Revisiting my Probability Theory book, I found an exercise in the chapter concerning the zero-one-law of Kolmogorov where it says
One proves the following: Let $(X_n)_{n \in \mathbb{N}}$ independent random variables with $\mathbf{P}(X_n = -1)= \mathbf{P}(X_n = 1) = \frac{1}{2}$, let $S_n = X_1 + … + X_n , n \in \mathbb{N}$. Then $\lim\sup _{n \to \infty} S_n = \infty$ a.s.
Why can this be true and – more specifically – why is $\lim\sup _{n \to \infty} S_n = \infty$ almost sure when the individual random variables have equal chance of cancelling out each other?
Best Answer
First, there is no contradiction with the fact that "the random variables have equal chance of cancelling out each other". You don't have that $S_n$ almost surely goes to infinity, but only that its limsup is infinite. This just means that you reach arbitrarily large elements of $\mathbb{N}$. By the way, the same argument will show that $\liminf S_n=-\infty$, so again, there is no contradiction.

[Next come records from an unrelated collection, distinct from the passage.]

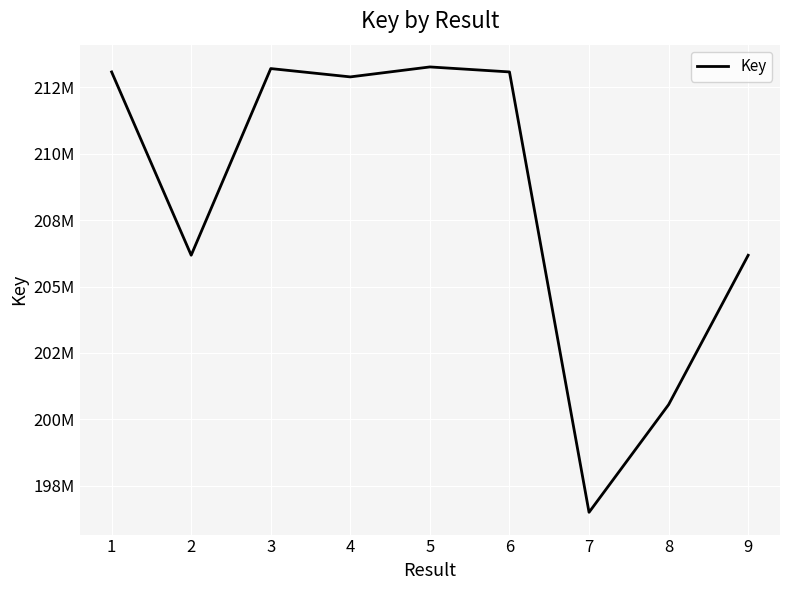

True or false: the data has more than 0 interior local peaks.

True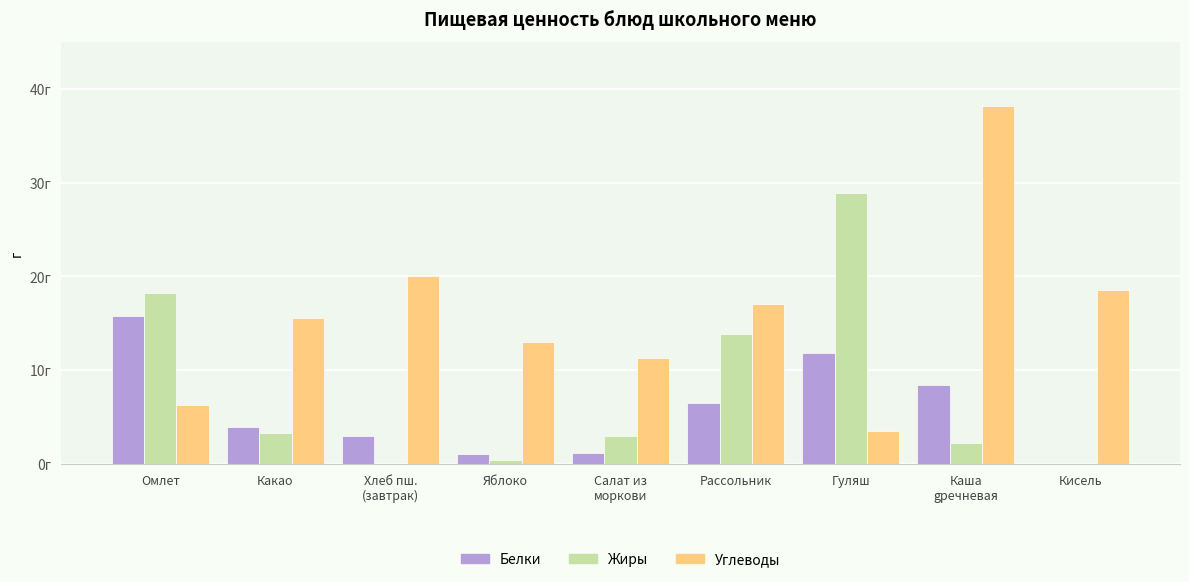

What is the total value across all series at Хлеб пш.
(завтрак)?

23.0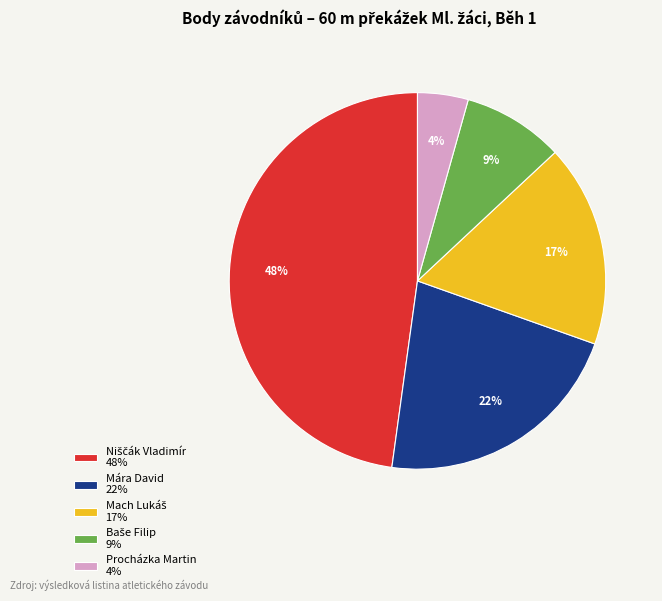

To the nearest percent, what is the average slice percentage?

20%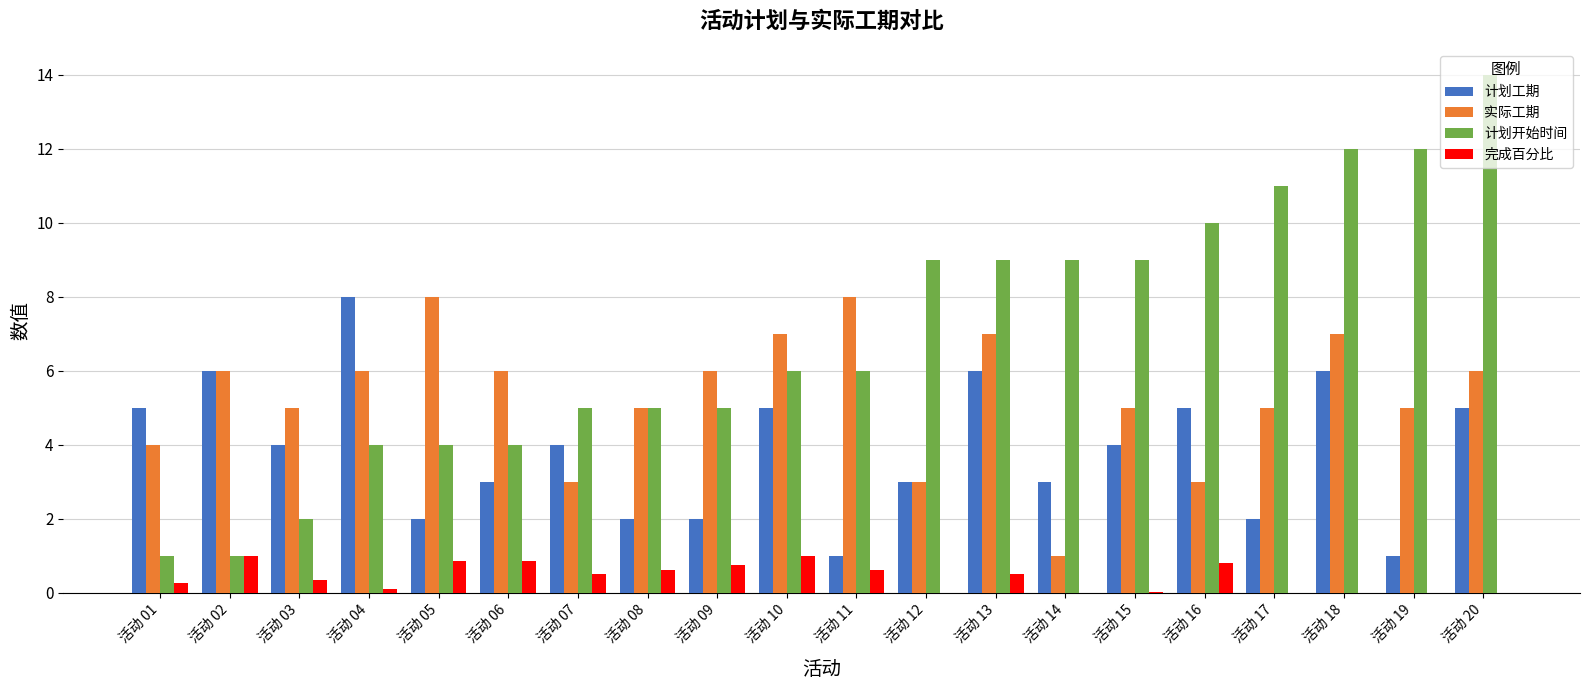

Which series has the widest spread of values?

计划开始时间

Now, first, you show that $P(\limsup S_n=+\infty)$ is 0 or 1. Indeed, the event $\limsup S_n=+\infty$ is the same as the event $\limsup (S_n-S_k)=+\infty$. But $S_n-S_k=X_{k+1}+...+X_{n}$, so this event is measurable with respect to $\mathcal{F}_{k+1}=\sigma (X_{k+1},X_{k+2},...)$. This is true for all $k$, so by independence and by the 0-1 law, you have the conclusion.
Observe then that since the random variables are symmetric, the two events $\limsup S_n=+\infty$ and $\liminf S_n=-\infty$ have the same probability (which is 0 or 1). To conclude, you just need to prove that the random walk is almost surely not bounded. This will mean that $P(\limsup S_n=+\infty \cup \liminf S_n=-\infty)=1$ and will thus give you the result you want.